> DATA RECORDS
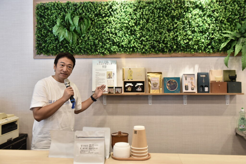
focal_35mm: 32
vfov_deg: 41.2
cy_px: 82
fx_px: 219
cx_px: 123
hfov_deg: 58.7
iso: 2500
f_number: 6.3
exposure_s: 1/125
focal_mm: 32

> ASSIGNMENT
When you copy the data, keep every line exact and leave out each picture.

> RESULT BELOW
focal_35mm: 32
vfov_deg: 41.2
cy_px: 82
fx_px: 219
cx_px: 123
hfov_deg: 58.7
iso: 2500
f_number: 6.3
exposure_s: 1/125
focal_mm: 32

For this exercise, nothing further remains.